[[ Dataset content open ]]
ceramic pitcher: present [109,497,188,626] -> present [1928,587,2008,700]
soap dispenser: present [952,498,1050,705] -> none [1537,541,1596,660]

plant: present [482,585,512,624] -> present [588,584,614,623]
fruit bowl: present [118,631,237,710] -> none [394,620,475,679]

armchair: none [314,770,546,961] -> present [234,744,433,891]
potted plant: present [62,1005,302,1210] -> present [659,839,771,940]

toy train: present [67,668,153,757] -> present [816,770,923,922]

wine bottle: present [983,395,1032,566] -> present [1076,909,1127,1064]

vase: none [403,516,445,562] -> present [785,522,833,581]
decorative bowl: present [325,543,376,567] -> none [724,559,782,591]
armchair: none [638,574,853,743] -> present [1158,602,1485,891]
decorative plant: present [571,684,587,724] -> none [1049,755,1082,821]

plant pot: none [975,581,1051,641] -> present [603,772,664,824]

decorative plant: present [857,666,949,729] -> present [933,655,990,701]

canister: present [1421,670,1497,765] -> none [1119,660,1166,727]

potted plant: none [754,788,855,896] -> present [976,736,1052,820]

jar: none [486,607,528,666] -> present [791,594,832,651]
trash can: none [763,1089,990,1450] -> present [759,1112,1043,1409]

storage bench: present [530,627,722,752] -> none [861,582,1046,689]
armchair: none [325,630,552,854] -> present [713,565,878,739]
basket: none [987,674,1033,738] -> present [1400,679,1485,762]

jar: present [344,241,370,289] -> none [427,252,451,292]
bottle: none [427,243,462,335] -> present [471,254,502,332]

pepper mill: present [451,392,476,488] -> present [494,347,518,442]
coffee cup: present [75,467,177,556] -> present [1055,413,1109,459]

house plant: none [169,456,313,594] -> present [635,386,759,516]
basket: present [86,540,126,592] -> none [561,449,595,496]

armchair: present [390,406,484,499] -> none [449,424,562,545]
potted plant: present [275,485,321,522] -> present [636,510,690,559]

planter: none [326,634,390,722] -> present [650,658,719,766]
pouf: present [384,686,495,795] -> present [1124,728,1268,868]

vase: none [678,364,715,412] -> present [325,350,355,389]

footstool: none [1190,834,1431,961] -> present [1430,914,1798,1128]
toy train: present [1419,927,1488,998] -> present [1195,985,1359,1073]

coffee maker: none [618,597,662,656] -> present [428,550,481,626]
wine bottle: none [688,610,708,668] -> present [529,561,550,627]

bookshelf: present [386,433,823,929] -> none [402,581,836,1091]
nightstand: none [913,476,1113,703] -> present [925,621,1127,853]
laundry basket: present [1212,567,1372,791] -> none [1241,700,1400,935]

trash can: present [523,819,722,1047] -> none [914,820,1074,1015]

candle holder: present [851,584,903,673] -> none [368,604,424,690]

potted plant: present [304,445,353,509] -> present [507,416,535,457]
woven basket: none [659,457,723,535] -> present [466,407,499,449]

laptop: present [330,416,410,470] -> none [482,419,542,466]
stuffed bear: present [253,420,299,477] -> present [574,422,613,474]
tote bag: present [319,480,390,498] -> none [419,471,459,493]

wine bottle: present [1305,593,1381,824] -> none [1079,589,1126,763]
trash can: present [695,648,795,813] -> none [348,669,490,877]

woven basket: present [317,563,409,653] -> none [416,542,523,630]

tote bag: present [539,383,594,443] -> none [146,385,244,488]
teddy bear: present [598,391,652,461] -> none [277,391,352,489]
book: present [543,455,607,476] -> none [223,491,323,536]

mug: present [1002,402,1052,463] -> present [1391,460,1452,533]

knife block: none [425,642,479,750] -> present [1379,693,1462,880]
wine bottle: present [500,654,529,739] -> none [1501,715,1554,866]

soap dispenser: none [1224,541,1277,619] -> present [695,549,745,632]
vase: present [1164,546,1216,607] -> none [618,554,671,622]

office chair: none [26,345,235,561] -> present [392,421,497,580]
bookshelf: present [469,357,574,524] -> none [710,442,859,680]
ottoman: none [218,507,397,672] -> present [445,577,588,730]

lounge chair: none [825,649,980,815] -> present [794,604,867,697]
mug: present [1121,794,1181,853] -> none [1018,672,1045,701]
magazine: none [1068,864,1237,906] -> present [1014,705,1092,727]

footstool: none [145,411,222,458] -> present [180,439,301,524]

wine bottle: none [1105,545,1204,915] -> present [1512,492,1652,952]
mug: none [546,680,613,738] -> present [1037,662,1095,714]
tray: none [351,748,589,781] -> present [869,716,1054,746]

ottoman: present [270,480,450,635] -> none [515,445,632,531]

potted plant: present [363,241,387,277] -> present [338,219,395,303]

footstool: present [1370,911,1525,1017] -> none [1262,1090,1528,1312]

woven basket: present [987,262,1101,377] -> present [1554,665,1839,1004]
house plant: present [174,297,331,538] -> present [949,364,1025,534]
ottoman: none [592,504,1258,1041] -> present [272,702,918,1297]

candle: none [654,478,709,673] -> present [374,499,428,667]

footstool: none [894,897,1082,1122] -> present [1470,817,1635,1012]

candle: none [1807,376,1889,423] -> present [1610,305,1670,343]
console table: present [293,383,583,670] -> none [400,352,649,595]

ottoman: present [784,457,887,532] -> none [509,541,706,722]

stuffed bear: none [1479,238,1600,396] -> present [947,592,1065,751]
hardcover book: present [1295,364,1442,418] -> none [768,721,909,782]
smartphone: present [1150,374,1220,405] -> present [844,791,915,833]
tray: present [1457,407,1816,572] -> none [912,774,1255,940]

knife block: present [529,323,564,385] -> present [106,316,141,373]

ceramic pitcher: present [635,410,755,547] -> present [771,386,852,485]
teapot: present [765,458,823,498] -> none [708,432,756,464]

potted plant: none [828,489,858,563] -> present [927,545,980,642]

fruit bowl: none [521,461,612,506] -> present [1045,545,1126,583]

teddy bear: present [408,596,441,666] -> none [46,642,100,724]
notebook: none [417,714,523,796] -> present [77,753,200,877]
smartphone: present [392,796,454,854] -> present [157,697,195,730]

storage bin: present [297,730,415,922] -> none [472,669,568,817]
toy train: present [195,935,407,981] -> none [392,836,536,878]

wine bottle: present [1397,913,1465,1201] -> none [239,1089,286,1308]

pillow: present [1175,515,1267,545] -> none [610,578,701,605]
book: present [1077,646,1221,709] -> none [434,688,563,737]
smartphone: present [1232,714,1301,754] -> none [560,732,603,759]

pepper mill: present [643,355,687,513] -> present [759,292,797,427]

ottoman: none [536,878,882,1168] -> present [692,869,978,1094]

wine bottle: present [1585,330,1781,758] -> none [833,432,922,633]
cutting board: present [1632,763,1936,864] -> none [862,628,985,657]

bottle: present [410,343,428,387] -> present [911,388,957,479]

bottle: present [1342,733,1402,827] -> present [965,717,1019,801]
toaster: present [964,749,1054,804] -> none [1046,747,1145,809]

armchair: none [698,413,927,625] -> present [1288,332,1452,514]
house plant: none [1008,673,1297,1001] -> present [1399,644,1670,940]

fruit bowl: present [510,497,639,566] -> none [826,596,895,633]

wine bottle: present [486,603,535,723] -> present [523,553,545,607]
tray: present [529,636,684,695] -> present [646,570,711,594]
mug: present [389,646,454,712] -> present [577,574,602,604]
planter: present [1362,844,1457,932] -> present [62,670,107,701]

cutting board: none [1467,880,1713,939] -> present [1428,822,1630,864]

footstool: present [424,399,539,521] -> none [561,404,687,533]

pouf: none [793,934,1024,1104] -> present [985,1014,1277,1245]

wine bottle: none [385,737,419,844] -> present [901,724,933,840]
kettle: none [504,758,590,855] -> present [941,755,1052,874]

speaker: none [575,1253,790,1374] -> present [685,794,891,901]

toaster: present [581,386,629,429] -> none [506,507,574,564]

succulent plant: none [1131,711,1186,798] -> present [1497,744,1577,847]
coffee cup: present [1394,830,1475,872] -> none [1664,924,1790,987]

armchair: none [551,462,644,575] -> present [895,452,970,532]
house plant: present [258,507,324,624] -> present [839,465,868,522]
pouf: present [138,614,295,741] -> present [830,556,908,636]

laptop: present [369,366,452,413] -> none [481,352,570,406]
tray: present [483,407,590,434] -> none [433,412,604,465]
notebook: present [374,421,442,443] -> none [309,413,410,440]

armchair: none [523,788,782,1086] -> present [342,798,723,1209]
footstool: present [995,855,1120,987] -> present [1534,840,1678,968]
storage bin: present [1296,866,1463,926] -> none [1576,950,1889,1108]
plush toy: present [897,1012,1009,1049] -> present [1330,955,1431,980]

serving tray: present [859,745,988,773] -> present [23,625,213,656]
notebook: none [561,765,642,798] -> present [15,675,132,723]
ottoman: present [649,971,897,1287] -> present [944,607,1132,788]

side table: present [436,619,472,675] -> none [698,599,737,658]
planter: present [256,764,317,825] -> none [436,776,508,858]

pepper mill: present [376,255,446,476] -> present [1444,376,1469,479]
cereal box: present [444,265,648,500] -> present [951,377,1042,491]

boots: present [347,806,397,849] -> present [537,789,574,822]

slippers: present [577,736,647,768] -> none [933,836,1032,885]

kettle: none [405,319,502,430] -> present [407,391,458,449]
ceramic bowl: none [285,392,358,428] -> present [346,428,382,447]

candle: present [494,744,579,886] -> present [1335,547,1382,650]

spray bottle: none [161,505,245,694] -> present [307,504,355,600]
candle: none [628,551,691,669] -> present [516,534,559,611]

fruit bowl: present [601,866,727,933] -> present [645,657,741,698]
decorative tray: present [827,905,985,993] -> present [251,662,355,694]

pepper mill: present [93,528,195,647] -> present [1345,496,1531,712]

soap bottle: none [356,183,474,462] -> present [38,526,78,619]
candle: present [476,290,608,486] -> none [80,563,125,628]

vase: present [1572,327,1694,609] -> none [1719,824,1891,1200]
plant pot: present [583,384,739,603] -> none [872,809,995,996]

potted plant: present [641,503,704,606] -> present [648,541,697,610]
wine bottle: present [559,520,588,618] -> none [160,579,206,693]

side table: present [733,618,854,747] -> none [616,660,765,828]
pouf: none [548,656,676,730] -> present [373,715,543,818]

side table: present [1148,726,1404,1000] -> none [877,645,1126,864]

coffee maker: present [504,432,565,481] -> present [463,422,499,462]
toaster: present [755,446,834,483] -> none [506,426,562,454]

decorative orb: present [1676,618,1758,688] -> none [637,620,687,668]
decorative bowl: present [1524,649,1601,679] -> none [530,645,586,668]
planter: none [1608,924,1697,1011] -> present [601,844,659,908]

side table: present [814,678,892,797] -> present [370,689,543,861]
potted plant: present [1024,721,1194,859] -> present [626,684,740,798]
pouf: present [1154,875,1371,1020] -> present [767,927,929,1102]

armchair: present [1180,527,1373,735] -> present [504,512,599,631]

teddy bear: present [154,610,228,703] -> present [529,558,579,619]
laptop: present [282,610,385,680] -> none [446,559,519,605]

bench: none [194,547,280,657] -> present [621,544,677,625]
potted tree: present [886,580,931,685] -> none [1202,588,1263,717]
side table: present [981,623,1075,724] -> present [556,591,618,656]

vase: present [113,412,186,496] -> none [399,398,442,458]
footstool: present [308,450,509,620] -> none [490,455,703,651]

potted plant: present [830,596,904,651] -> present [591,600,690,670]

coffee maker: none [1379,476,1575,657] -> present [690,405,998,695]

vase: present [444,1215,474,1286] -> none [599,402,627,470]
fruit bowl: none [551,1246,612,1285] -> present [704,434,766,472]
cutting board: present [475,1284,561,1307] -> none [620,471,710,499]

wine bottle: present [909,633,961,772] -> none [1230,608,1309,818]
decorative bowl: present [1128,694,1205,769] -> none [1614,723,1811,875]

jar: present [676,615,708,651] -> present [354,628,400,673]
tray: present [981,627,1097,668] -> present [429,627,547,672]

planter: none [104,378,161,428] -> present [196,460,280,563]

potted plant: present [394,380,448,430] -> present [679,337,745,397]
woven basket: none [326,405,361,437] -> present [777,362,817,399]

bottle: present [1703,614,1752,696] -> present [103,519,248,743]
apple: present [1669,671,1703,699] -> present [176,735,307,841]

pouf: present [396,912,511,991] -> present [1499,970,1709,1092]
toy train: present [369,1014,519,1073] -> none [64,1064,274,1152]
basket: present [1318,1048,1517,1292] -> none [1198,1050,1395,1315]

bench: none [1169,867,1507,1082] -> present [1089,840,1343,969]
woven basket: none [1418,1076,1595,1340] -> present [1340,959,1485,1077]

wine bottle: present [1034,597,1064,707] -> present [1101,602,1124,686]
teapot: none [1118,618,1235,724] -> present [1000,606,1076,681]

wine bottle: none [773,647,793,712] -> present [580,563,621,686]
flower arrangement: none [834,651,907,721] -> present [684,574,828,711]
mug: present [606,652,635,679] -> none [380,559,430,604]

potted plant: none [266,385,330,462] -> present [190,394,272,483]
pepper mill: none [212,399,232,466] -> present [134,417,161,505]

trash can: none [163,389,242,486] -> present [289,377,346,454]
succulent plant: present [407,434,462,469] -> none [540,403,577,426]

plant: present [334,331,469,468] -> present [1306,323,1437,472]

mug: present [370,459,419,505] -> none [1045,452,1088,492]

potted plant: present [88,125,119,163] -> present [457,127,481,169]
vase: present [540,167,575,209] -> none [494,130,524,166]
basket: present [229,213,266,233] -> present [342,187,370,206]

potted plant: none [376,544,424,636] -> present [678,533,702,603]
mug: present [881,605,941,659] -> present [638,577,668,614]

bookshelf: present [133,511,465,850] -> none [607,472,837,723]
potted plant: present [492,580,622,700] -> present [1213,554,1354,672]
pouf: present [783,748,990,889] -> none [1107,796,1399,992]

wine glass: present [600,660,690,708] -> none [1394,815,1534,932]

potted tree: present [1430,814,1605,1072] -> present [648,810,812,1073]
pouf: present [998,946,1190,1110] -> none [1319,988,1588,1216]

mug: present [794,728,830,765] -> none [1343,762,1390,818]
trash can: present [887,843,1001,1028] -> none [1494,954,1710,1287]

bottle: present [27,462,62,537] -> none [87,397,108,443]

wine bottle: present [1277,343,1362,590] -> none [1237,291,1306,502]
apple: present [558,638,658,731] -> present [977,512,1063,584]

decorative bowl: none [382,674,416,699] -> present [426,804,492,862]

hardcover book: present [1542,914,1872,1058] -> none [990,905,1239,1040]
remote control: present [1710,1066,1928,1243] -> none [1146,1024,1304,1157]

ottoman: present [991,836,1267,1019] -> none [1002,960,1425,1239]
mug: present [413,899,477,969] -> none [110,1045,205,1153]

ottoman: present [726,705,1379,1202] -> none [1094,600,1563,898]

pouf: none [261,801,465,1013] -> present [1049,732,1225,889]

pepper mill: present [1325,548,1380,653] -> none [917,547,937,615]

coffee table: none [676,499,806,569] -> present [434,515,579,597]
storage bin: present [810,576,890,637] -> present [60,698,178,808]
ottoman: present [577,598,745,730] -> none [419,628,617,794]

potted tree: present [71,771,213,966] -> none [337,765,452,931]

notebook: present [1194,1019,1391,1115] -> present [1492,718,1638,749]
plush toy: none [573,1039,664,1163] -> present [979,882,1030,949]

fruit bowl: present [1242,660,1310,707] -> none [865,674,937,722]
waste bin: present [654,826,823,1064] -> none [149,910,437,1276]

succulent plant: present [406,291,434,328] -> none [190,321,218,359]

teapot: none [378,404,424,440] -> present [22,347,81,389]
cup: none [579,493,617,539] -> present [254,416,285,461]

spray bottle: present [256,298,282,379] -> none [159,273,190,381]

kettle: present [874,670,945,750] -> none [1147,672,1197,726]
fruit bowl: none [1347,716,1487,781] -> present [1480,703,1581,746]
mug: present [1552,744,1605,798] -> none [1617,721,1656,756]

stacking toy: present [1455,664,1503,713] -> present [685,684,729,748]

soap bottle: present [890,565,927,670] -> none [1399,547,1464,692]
[[ Dataset content closed ]]
Please reproduce exactly the lines in the listing above from the one containing "spray bottle: none" through the one containing "pepper mill: present [93,528,195,647]", both included, and nothing more.

▸ Finished task
spray bottle: none [161,505,245,694] -> present [307,504,355,600]
candle: none [628,551,691,669] -> present [516,534,559,611]

fruit bowl: present [601,866,727,933] -> present [645,657,741,698]
decorative tray: present [827,905,985,993] -> present [251,662,355,694]

pepper mill: present [93,528,195,647] -> present [1345,496,1531,712]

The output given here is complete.